Ze bleef doorhollen toen ze in de hoofdstraat kwam, de voetstappen waren vlak achter haar, hard en luid, en ze spoorden haar steeds meer aan. De lichten stonden op groen, ze kon ze zien, maar die waren voor het verkeer, niet voor haar, die zag ze niet.
Er klonk een koor van claxons, bestuurders hielden hun hand erop om haar te doen stoppen, ze hoorde het gepiep en geknars van remmen, en minderde in paniek haar vaart, op hetzelfde moment dat iemand begon te schreeuwen.
‘Kate! Kate, ga aan de…’
Toen ze zich omdraaide zag ze een enorme bus naderen, en iemand gaf haar uit alle macht een duw, zodat ze over de weg vloog en op haar rug op de grond terechtkwam. En van daaruit zag ze wat er gebeurde. Ze zag het gezicht vol afgrijzen van de chauffeur, hoorde het wanhopige remmen van de bus vlak naast haar, toen Steve geraakt werd, Steve, die haar vlak voor de bus had weggeduwd en haar leven had gered.

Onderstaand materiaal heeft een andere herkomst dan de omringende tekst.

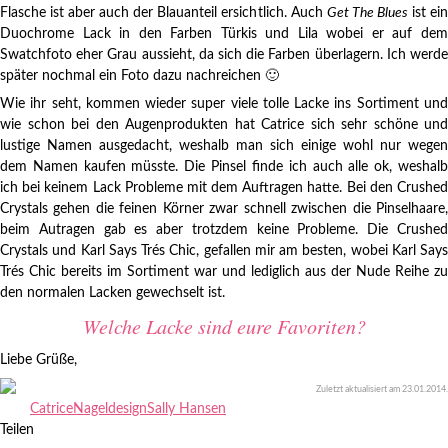
Flasche ist aber auch der Blauanteil ersichtlich. Auch
Get The Blues
ist ei
Duochrome Lack in den Farben Türkis und Lila wobei er auf dem
Swatchfoto eher Grau aussieht, da sich die Farben überlagern. Ich werde
später nochmal ein Foto dazu nachreichen 🙂
Wie ihr seht, kommen wieder super viele tolle Lacke ins Sortiment und
wie schon bei den Augenprodukten hat Catrice sich sehr schöne und
lustige Namen ausgedacht, weshalb man sich einige wohl nur wegen
dem Namen kaufen müsste. Die Pinsel finde ich auch alle ok, weshalb
ich bei keinem Lack Probleme mit dem Auftragen hatte. Bei den Crushed
Crystals gehen die feinen Körner zwar schnell zwischen die Pinselhaare,
beim Autragen gab es aber trotzdem keine Probleme. Die Crushed
Crystals und Karl Says Trés Chic, gefallen mir am besten, wobei Karl Says
Trés Chic bereits im Sortiment war und lediglich aus der Nude Reihe zu
den normalen Lacken gewechselt ist.
Welche Lacke sind eure Favoriten?
Liebe Grüße,
Zuletzt aktualisiert am
23.01.2014
.
Catrice
Nageldesign
Sally Hansen
Teilen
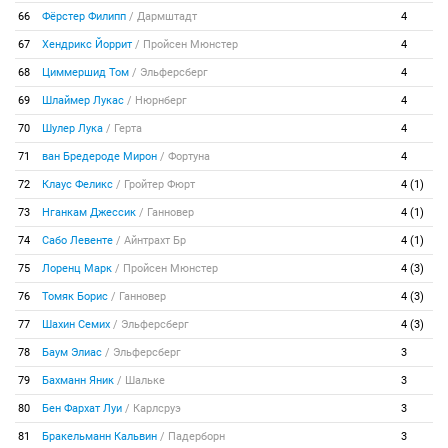
66
Фёрстер Филипп
/
Дармштадт
4
67
Хендрикс Йоррит
/
Пройсен Мюнстер
4
68
Циммершид Том
/
Эльферсберг
4
69
Шлаймер Лукас
/
Нюрнберг
4
70
Шулер Лука
/
Герта
4
71
ван Бредероде Мирон
/
Фортуна
4
72
Клаус Феликс
/
Гройтер Фюрт
4 (1)
73
Нганкам Джессик
/
Ганновер
4 (1)
74
Сабо Левенте
/
Айнтрахт Бр
4 (1)
75
Лоренц Марк
/
Пройсен Мюнстер
4 (3)
76
Томяк Борис
/
Ганновер
4 (3)
77
Шахин Семих
/
Эльферсберг
4 (3)
78
Баум Элиас
/
Эльферсберг
3
79
Бахманн Яник
/
Шальке
3
80
Бен Фархат Луи
/
Карлсруэ
3
81
Бракельманн Кальвин
/
Падерборн
3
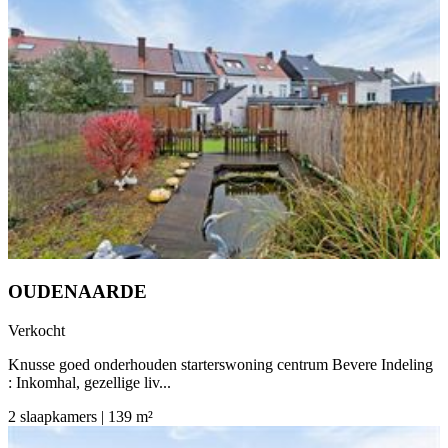
OUDENAARDE
Verkocht
Knusse goed onderhouden starterswoning centrum Bevere Indeling
: Inkomhal, gezellige liv...
2 slaapkamers | 139 m²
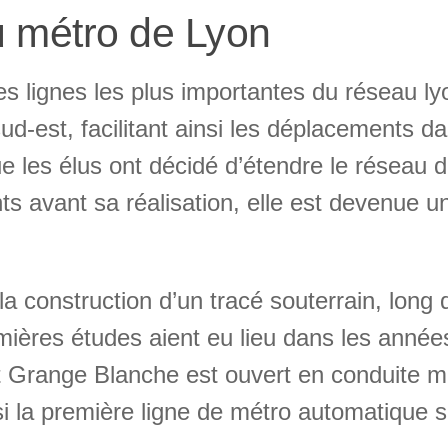
du métro de Lyon
s lignes les plus importantes du réseau lyo
ud-est, facilitant ainsi les déplacements d
e les élus ont décidé d’étendre le réseau d
s avant sa réalisation, elle est devenue un
la construction d’un tracé souterrain, long 
mières études aient eu lieu dans les anné
Grange Blanche est ouvert en conduite man
si la première ligne de métro automatique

Kates been en arm zaten onder het bloed toen ze op de plek waar ze gevallen was op handen en voeten overeind kwam en naar de man holde die slap voor de bus lag, zijn nek in een onnatuurlijke, vreemde houding, zijn lichaam languit midden op het kruispunt. Ze staarden naar haar, durfden bijna niet te dichtbij te komen.